Both top county law officials saw the two mental health officers as being a precursor to the Gulf Bend Collaborative plan.

"This is a wonderful opportunity ... to start a small scale program and work out any wrinkles," said Chief Deputy Roy Boyd, of the Victoria County Sheriff's Office.

They said the officers would be proactive and work with mental health case workers already employed at Gulf Bend.

"I think it's a very good thing for Victoria," Craig said. "There's a strain on law enforcement and a lot of social services. This is a great proactive step and a step in decriminalizing mental illness."

The county commissioners are expected to vote on the interlocal agreement April 3 and the City Council will vote April 4.

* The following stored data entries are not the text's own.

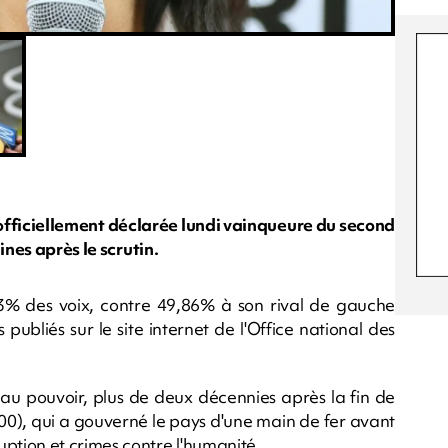
 officiellement déclarée lundi vainqueure du second
ines après le scrutin.
3% des voix, contre 49,86% à son rival de gauche
 publiés sur le site internet de l'Office national des
 au pouvoir, plus de deux décennies après la fin de
00), qui a gouverné le pays d'une main de fer avant
tion et crimes contre l'humanité.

Both law enforcement agencies will have current officers apply for the positions. Craig said he's looking for an officer with years of experience and a mental health officer certification from the state, as well as an officer who shows interest and initiative.

The officer's hours may have to be flexible, he said.

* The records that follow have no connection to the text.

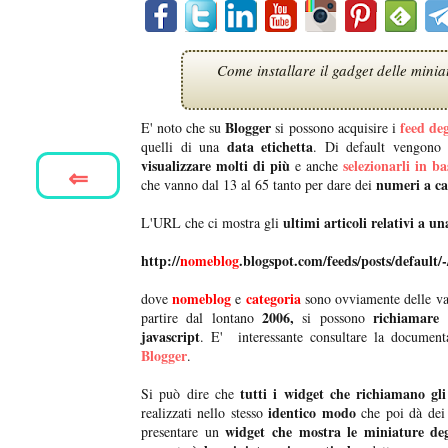
Come installare il gadget delle miniat
Blogger
feed deg
E' noto che su
si possono acquisire i
data etichetta
quelli di una
. Di default vengono 
visualizzare molti di più
selezionarli in ba
e anche
⇐
numeri a ca
che vanno dal 13 al 65 tanto per dare dei
ultimi articoli relativi a un
L'URL che ci mostra gli
http://
nomeblog
.blogspot.com/feeds/posts/default/-
nomeblog
categoria
dove
e
sono ovviamente delle var
2006,
richiamare
partire dal lontano
si possono
javascript
. E' interessante consultare la documen
Blogger
.
tutti i widget che richiamano gli
Si può dire che
identico modo
realizzati nello stesso
che poi dà dei 
widget che mostra le miniature deg
presentare un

Boyd said the deputy the sheriff's office is providing will be in uniform.

Jackson County, which has two mental health officers, will also get a reimbursement from the state via Gulf Bend, Tunnell said.

"If we can keep people from going to jail and get them the help they need, this program will be worth its weight in gold," Boyd said.

Of the 367 people booked into Crossroads county jails in February, 164 had a mental illness, according to Gulf Bend.

In Victoria, that number was 108.

Sixty-six inmates in the Victoria County Jail had what's considered a serious mental illness such as schizophrenia, bipolar disorder, major depressive disorder or schizoaffective disorder.